Liebe Kolleginnen und Kollegen
Das Wichtigste vorneweg: Die Grünliberalen werden das vorliegende Postulat zum virtuellen Kantonsrat unterstützen. Selbstverständlich ist auch uns klar, dass ganz unterschiedliche Risiken für das reibungslose Arbeiten eines Parlaments existieren und dass keineswegs allein die nächste Pandemie möglicherweise die grösste Herausforderung am Horizont oder gar vor der Tür ist. Und selbstverständlich sind auch wir, die Grünliberalen, der Auffassung, dass dem persönlichen Austausch vor Ort für die parlamentarische Arbeit eine zentrale Bedeutung zukommt. Und auch wir anerkennen, dass die Beratung komplexer Vorlagen per Videokonferenz auch mal aufreibend sein kann.

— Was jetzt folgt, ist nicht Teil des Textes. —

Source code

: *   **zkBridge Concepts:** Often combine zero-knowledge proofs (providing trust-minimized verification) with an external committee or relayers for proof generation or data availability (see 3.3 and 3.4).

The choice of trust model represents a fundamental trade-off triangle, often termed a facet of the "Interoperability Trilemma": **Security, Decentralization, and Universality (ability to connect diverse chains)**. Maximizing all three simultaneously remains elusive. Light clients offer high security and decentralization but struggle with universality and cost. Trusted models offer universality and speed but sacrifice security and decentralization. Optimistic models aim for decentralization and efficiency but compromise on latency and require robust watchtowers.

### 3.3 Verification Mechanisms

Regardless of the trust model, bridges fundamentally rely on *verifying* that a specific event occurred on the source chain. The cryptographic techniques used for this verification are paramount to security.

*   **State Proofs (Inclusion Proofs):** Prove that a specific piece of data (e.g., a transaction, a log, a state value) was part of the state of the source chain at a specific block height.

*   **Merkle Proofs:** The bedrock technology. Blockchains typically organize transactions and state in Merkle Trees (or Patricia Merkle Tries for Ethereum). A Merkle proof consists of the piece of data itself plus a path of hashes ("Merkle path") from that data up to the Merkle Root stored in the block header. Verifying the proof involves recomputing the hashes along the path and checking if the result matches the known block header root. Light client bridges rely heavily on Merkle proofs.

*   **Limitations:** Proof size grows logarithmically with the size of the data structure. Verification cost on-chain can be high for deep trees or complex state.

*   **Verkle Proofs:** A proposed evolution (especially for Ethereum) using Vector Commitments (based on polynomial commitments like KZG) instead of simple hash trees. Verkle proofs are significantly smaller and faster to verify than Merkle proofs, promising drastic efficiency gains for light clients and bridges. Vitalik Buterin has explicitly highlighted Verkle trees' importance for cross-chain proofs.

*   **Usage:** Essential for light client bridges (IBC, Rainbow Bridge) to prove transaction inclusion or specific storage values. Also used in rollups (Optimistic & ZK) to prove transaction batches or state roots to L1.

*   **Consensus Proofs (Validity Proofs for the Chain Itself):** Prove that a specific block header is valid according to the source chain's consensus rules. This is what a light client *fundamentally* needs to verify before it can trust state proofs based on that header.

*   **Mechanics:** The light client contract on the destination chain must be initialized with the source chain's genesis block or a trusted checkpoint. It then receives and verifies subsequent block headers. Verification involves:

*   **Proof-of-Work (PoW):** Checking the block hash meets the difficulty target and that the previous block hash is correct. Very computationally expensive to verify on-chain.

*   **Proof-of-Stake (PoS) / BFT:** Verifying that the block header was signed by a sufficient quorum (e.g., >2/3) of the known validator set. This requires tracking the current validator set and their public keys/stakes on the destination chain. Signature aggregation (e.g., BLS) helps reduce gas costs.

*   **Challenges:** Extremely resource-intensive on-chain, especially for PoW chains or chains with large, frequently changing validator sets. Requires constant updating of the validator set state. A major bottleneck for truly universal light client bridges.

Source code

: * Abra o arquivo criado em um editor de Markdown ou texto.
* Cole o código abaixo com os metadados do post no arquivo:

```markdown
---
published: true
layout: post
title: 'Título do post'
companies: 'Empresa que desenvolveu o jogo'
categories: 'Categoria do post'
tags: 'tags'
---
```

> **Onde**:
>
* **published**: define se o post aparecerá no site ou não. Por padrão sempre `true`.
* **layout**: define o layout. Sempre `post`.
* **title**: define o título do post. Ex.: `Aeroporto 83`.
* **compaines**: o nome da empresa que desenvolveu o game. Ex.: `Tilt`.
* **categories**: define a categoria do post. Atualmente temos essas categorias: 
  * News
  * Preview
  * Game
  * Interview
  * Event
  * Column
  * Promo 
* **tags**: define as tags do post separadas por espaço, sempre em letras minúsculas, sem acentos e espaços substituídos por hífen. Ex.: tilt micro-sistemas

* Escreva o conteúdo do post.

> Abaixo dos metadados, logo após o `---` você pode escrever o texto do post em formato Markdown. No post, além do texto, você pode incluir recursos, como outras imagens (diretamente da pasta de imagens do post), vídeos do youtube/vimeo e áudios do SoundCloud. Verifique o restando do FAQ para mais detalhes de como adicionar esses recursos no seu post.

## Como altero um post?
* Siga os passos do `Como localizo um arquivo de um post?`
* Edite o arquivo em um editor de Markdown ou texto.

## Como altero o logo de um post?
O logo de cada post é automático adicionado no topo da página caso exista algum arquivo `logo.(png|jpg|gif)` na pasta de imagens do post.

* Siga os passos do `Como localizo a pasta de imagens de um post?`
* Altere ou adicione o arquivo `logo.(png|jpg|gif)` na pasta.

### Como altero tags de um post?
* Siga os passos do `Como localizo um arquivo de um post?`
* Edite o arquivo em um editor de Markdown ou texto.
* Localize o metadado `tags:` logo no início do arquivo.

Aber – und jetzt kommt’s: Im Jahr 2022 reichen diese Gründe einfach nicht aus, um dem Begehren nach einem digitalen Parlament so tel quel eine Absage zu erteilen. Warum nicht? Erstens: Der reale und der digitale Raum sind nicht einfach zwei unvereinbare Paralleluniversen, sondern Lebens- und Arbeitsbereiche, die immer stärker verschmelzen, ja, verschmelzen müssen – auch in der Politik, auch im Kantonsrat. Zweitens: Vor wenigen Monaten haben wir hier in diesem Rat eine parlamentarische Initiative überwiesen, um die gesetzlichen Grundlagen für digitale Gemeindeparlamente zu schaffen (KR-Nr. 214/2020). Warum? Weil die Gemeinden dies nicht selber tun können, da die gesetzgeberische Kompetenz dafür eben beim Kanton liegt. Bei uns selbst verweigern wir uns nun ein paar Monate später, wollen diese Arbeit nicht erledigen und wollen keine Strategie erstellen, wie wir selbst als Kantonsrat digital funktionieren und arbeiten sollen und können. Das ist dem Parlament des grössten Kantons, der auch der mit Abstand wichtigste Wirtschaftsstandort in der Schweiz ist, nicht würdig. Dies ist ein komplett falsches, aus der Zeit gefallenes Signal, und zwar an die Gemeinden, an andere Kantone und ja, auch an die Wirtschaft. Drittens, wir haben es von Kollega Felix Hoesch bereits gehört: Auch die Bundesebene ist jetzt sogar einmal aktiv geworden und ist auf den Vorstoss der Staatspolitischen Kommission des Nationalrates eingetreten, der die rechtlichen Grundlagen für virtuelle Sessionen schaffen soll. Man hat also sogar im langsamen Bern auf eidgenössischer Ebene die Zeichen der Zeit erkannt und die Arbeiten lanciert. Es kann nicht sein, dass der Kanton Zürich im Jahr 2022 beim Thema «Digitales Parlament» dermassen im Abseits steht. Bitte unterstützen Sie zusammen mit uns dieses Postulat. Vielen herzlichen Dank.